Ahora la sociedad lo obliga a reblandecer su pene, a esconderlo, a inflar sus pechos, a pintarse los labios y teñirse con mechas, a llevar uñas de porcelana y cambiar de nombre. “Me llamo Sílvia porque la sociedad no me dejó ser un hombre sensible“. Porque esta sociedad no tolera, o ni sabe, que quien llega con pene también debe llorar, sentirse indefenso, necesitar que lo arropen, que no le exijan situarse siempre en la cresta de la ola, casarse, demostrar virilidad y fertilidad embarazando a mujeres. Que la verdadera humanidad no va de penes ni de tetas, sino de emociones que construyen relaciones y vidas sinceras, naturales y auténticas. Que lo normal viene de ‘norma-s’ que impuso el hombre. Por eso consideramos normal el acto sexual sin amor. Más masculino, más viril, más triunfador. Sin emociones interiores que incordien.
Dificultades
Sílvia sabe lo duro que es buscar habitación. “Ya te diremos algo”, le respondían siempre; cambiarse discretamente en un rincón del vestuario femenino del gimnasio. “Tranquila, si alguien se queja, se lo explicaremos”. Buscar trabajo. En su último empleo como chófer de Cabify tuvo que ir a la entrevista vestida de hombre. Una vez demostró sus cualidades profesionales, la dejaron ir de mujer. Pero la suerte de Cabify la dejó en tierra.

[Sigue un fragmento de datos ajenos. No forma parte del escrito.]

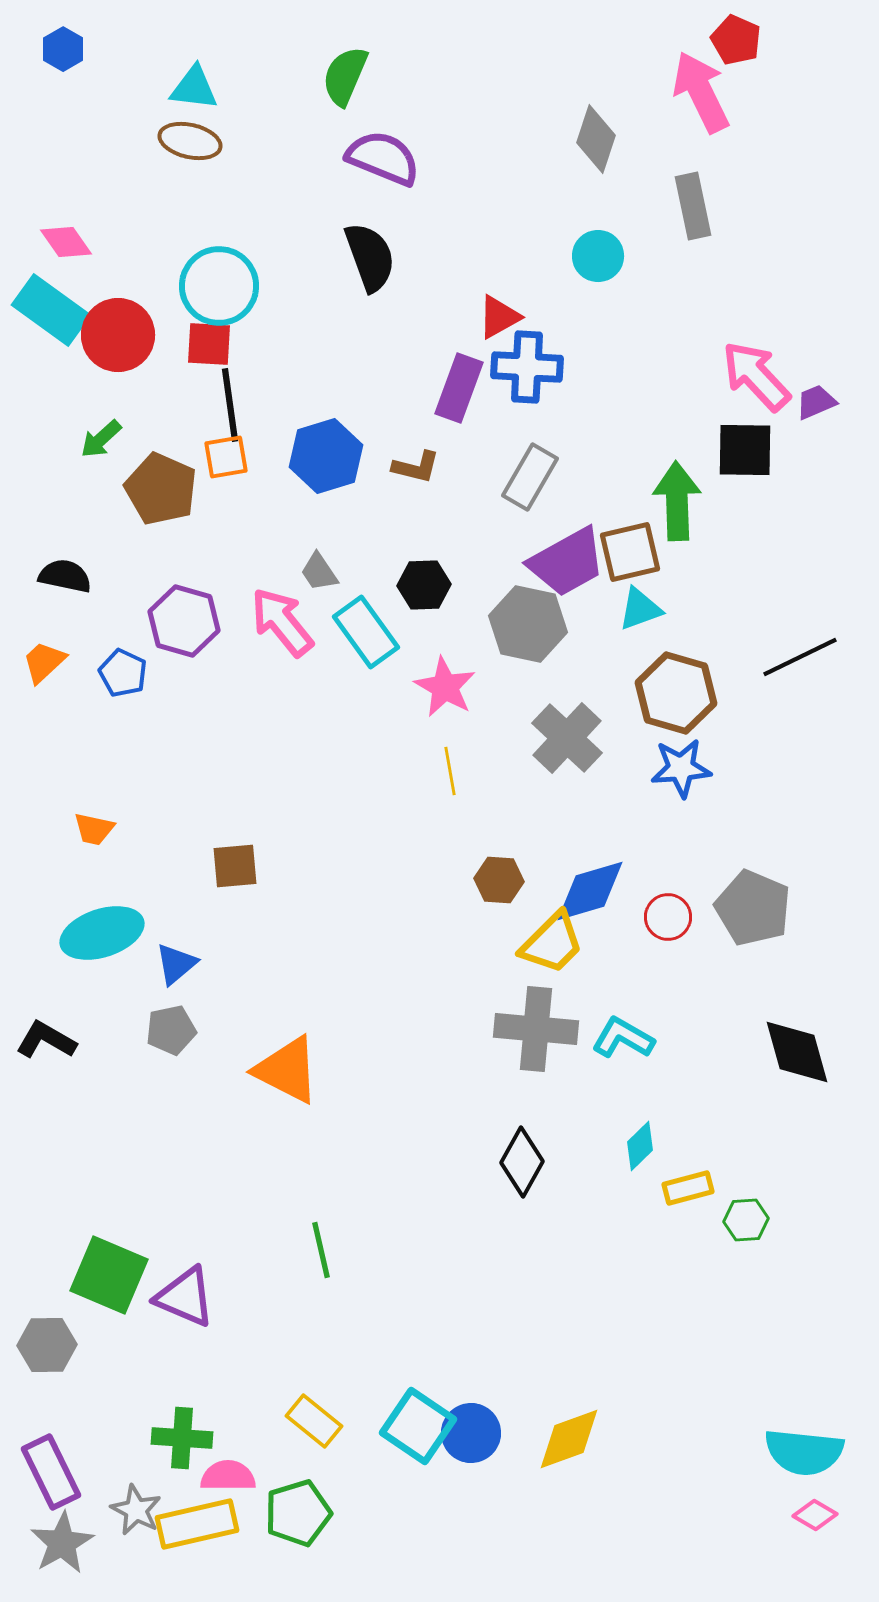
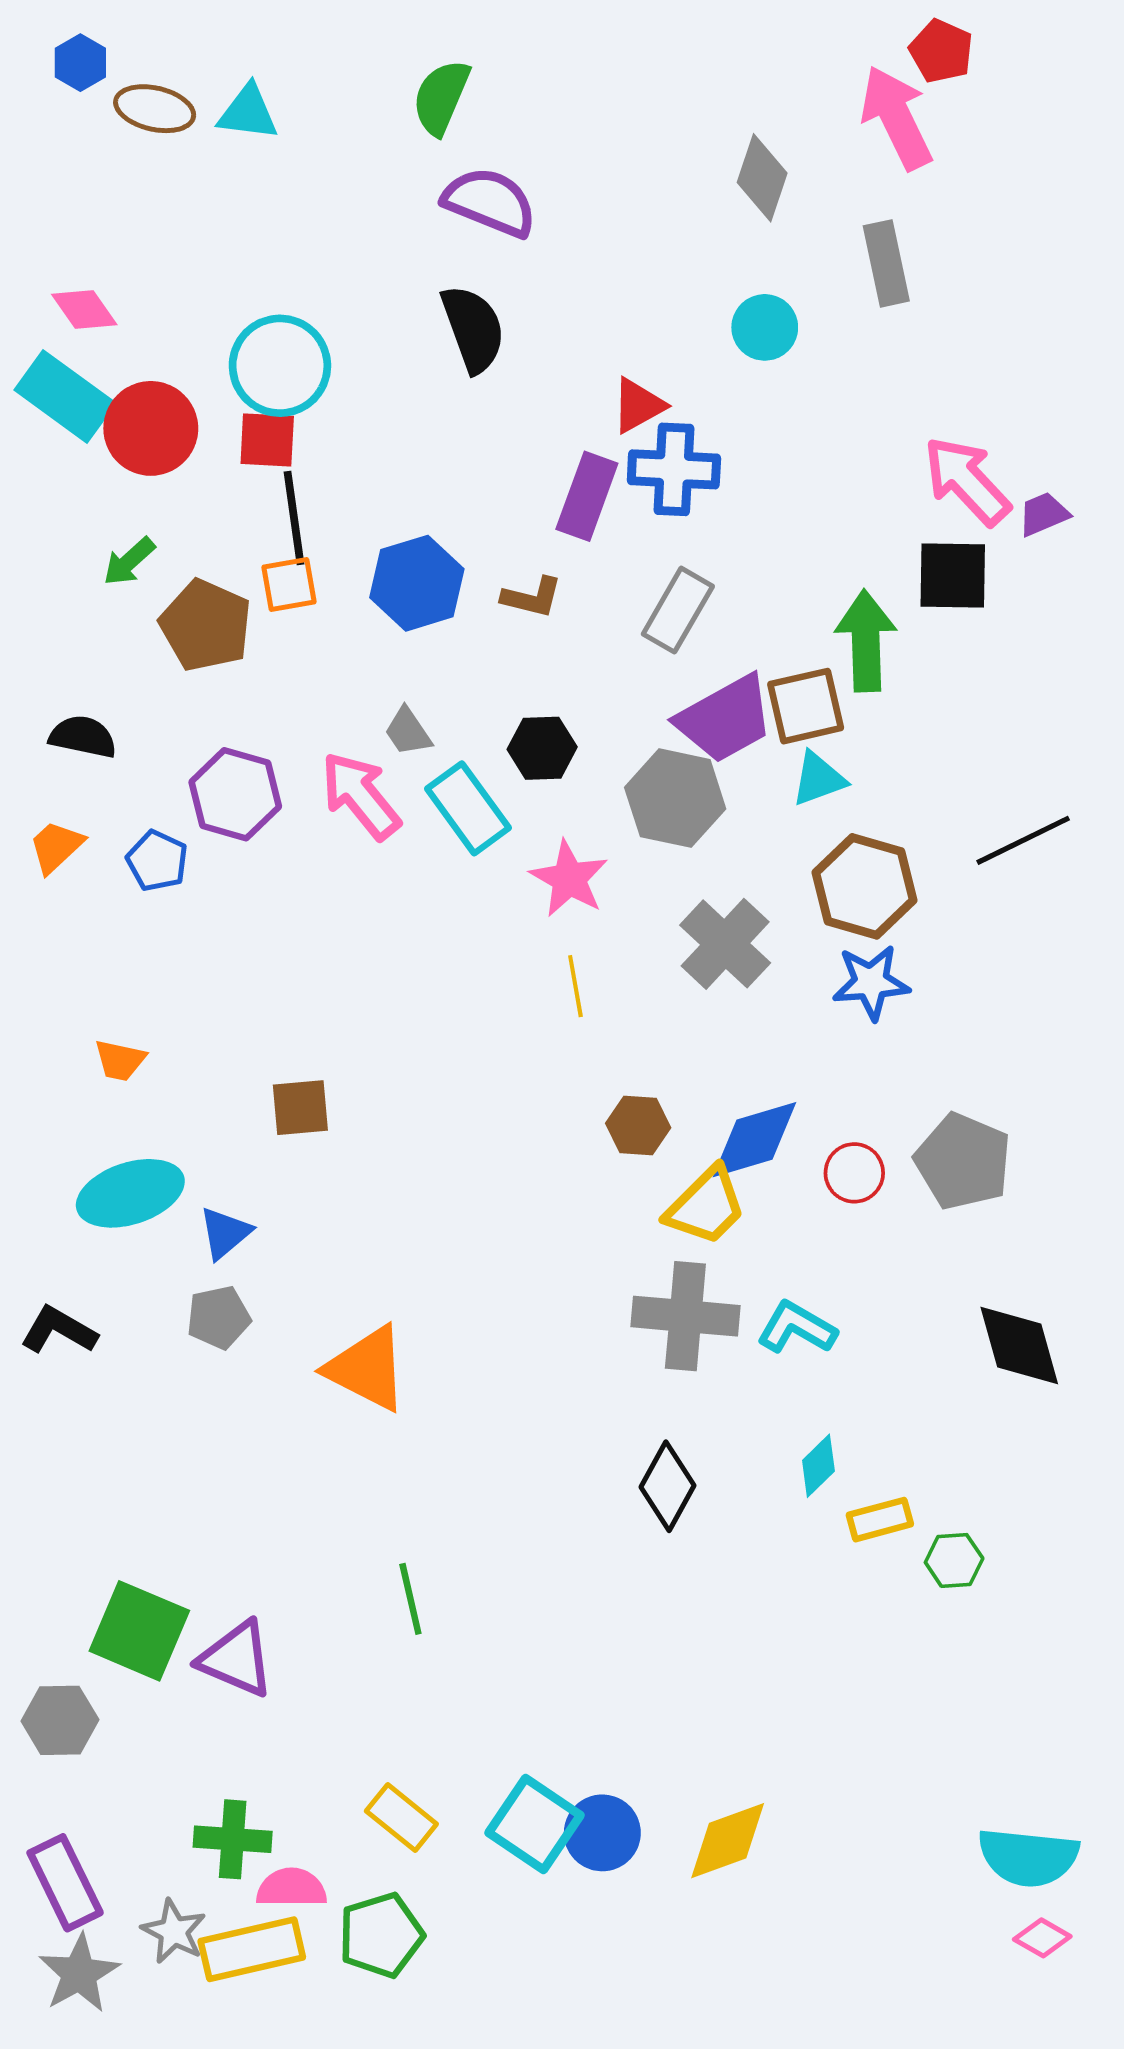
brown ellipse: (190, 141) -> (155, 109), moved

Su arte creativo y larga experiencia en márketing y publicidad es impecable, pero a la espera de su DNI con el cambio de nombre y foto –con informes médicos-, nadie la contrata. “El empresario sigue pensando que todas somos vedets del molino o prostitutas del Camp Nou. Cada cual elige cómo vivir su identidad de género y qué parte de su interior alimentar más: la femenina o la masculina. Yo no llevo un disfraz, me siento mejor viviendo en femenino, pero ni odio mi cuerpo ni odiaba mi nombre ni mi apellido. Los cambié para evitar que alguien de mi familia pudiera sentirse ofendido”.
Ahora su sueño es encontrar un trabajo. Transitar de una manera de vivir a otra, en femenino, sin engaño, lleva a Sílvia a poner en valor su potencial intelectual al servicio del beneficio social, y no al del puro lucro económico. “Tengo experiencia y conocimiento para ayudar a las personas. Prefiero morir de hambre sintiéndome en el camino correcto que forrarme con proyectos no éticos”.